(Saved entries)
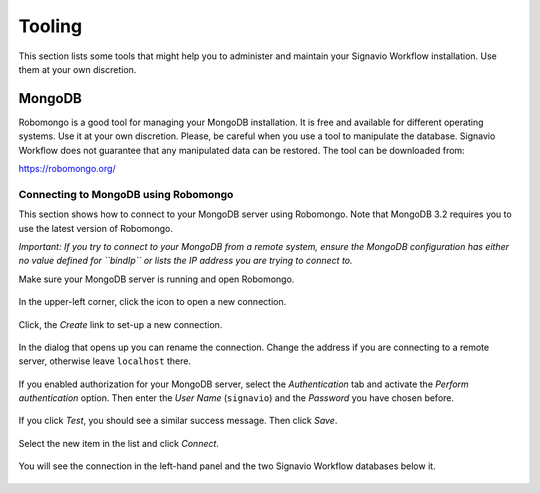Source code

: Tooling
=======
This section lists some tools that might help you to administer and maintain your Signavio Workflow installation.
Use them at your own discretion.

.. _tooling-mongodb:

MongoDB
-------
Robomongo is a good tool for managing your MongoDB installation.
It is free and available for different operating systems.
Use it at your own discretion.
Please, be careful when you use a tool to manipulate the database. 
Signavio Workflow does not guarantee that any manipulated data can be restored. The tool can be downloaded from:

https://robomongo.org/

.. _connect-to-mongodb:

Connecting to MongoDB using Robomongo
`````````````````````````````````````
This section shows how to connect to your MongoDB server using Robomongo.
Note that MongoDB 3.2 requires you to use the latest version of Robomongo.

*Important: If you try to connect to your MongoDB from a remote system, ensure the MongoDB configuration has either no value defined for ``bindIp`` or lists the IP address you are trying to connect to.*

Make sure your MongoDB server is running and open Robomongo.

.. figure:: _static/images/robomongo/robo01.png
    :align: center
    :scale: 70%

    In the upper-left corner, click the icon to open a new connection.

.. figure:: _static/images/robomongo/robo02.png
    :align: center
    :scale: 70%
    
    Click, the *Create* link to set-up a new connection.

.. figure:: _static/images/robomongo/robo03.png
    :align: center
    :scale: 70%

    In the dialog that opens up you can rename the connection. Change the address if you are connecting to a remote server, otherwise leave ``localhost`` there. 

.. figure:: _static/images/robomongo/robo04.png
    :align: center
    :scale: 70%

    If you enabled authorization for your MongoDB server, select the *Authentication* tab and activate the *Perform authentication* option. Then enter the *User Name* (``signavio``) and the *Password* you have chosen before. 

.. figure:: _static/images/robomongo/robo05.png
    :align: center
    :scale: 70%

    If you click *Test*\ , you should see a similar success message. Then click *Save*\ .
    
.. figure:: _static/images/robomongo/robo06.png
    :align: center
    :scale: 70%

    Select the new item in the list and click *Connect*\ .
    
.. figure:: _static/images/robomongo/robo07.png
    :align: center
    :scale: 70%

    You will see the connection in the left-hand panel and the two Signavio Workflow databases below it.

> **TO DO**:
In the records above, find each line that holds the word "This"; copy all such lines.

> **EXERCISE ANSWER**:
This section lists some tools that might help you to administer and maintain your Signavio Workflow installation.
This section shows how to connect to your MongoDB server using Robomongo.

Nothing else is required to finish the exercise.